# Finding Bayesian Nash Equilibrium

I'm recently new to Game Theory and I've recently started teaching myself about Bayesian Nash Equilibirum. I've stumbled across a problem set that I can't seem to wrap my head around concerning Bayesian Nash Equilibrium.

The problem set is shown below:

For question 3, I initially tried to solve the first problem using Mixed Bayesian Nash Equilibrium but that doesn't make sense since both Player 1 and Player 2 have weakly dominated strategies, so why would they mix? Also when I combine the matrices I find no Pure Strategy Bayesian Equilibrium.

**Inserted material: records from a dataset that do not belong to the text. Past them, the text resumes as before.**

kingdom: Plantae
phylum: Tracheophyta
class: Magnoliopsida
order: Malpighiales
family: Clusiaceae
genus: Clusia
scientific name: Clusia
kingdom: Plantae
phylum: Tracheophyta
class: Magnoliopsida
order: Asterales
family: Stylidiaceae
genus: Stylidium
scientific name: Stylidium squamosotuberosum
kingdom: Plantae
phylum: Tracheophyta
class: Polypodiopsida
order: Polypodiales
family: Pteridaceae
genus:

Is there something I'm missing here? How would I go about solving this question? Some example's would be very helpful

For question 4, I have no idea where to even start solving this question. I haven't come across any questions or tutorial on how to solve for Bayesian Nash Equilibria when BOTH players have don't know what game they're playing. Any and all help on how I would solve this problem would be greatly appreciated.

• I just wanted to point out that pure strategy equilibrium is a degenerate case of the mixed strategy equilibrium. – lunar_props Dec 3 '19 at 5:02
• For question 4, neither player knows the state of the world. As such, there are only four possible strategies. Calculate the expected payoffs of each strategy and proceed accordingly. Maybe putting this game into extensive form will help (each player will have a single information set). – lunar_props Dec 3 '19 at 5:30

The Key to BNE is that players that know something (about the state of the world or their type) can condition their strategies with their information. That is, for example, in question 3, type A could choose strategy U, while type B could choose strategy D. Therefore from the second player's perspective, there are four possible pure strategies of his opponent. Namely UU, UD, DU, and DD. Which represents the actions of each type of player 1.

What you want to do is construct another table where player 1 has these four strategies and player 2 has strategies L and R whose payoffs are the expected payoff. For instance, in the cell (UU, L) the payoff to player 2 is $$0.5(4)+0.5(2)=3$$, and for (UU, R) it has a value of $$0$$. This table is only useful to asses player 2's payoffs since player 1 knows his type, so no need to fill a number for player 1. After constructing the table you realize that player 2 has a weakly dominant strategy (L). You have to go back and forth between the two tables (for type A and B) and the third table for player 2 to find all the fixed points.

For this game, there are several equilibria; so maybe that is throwing you off. For example, suppose player 2 plays her weakly dominant strategy, L, in that case, both types are indifferent between U or D, so they both could choose U. Given the strategy UU, player 2's unique best response is L, so this is an equilibrium. I.e. (UU, L) is an equilibrium.

Try to convince yourself that (DD,R), (DD,L) are the other equilibria, and there are no more equilibria.

As for question 4, it is actually simpler. Since no player knows the state of the world, they cannot condition their actions on the state of the world. so the pure actions for player 1 are U or D and for player 2 are L and R.

You will have to construct another table where players average out the payoffs of each of the four possible combinations of actions. For example for the cell (U,L), the payoff for player 1 is 1 and for player 2 is zero. Similarly, the payoffs on cell (U,R) is $$(0,0.5)$$. After constructing the new table you can find the BNE by the usual algorithm to find standard simultaneous-move NE.

Try to convince yourself that there is a continuum of equilibria for this game. In all of them, player 2 chooses $$R$$ since it is a dominant strategy, and player 1 is indifferent between both actions so chooses any mixed or pure strategy (which technically speaking is a type of mixed strategy too).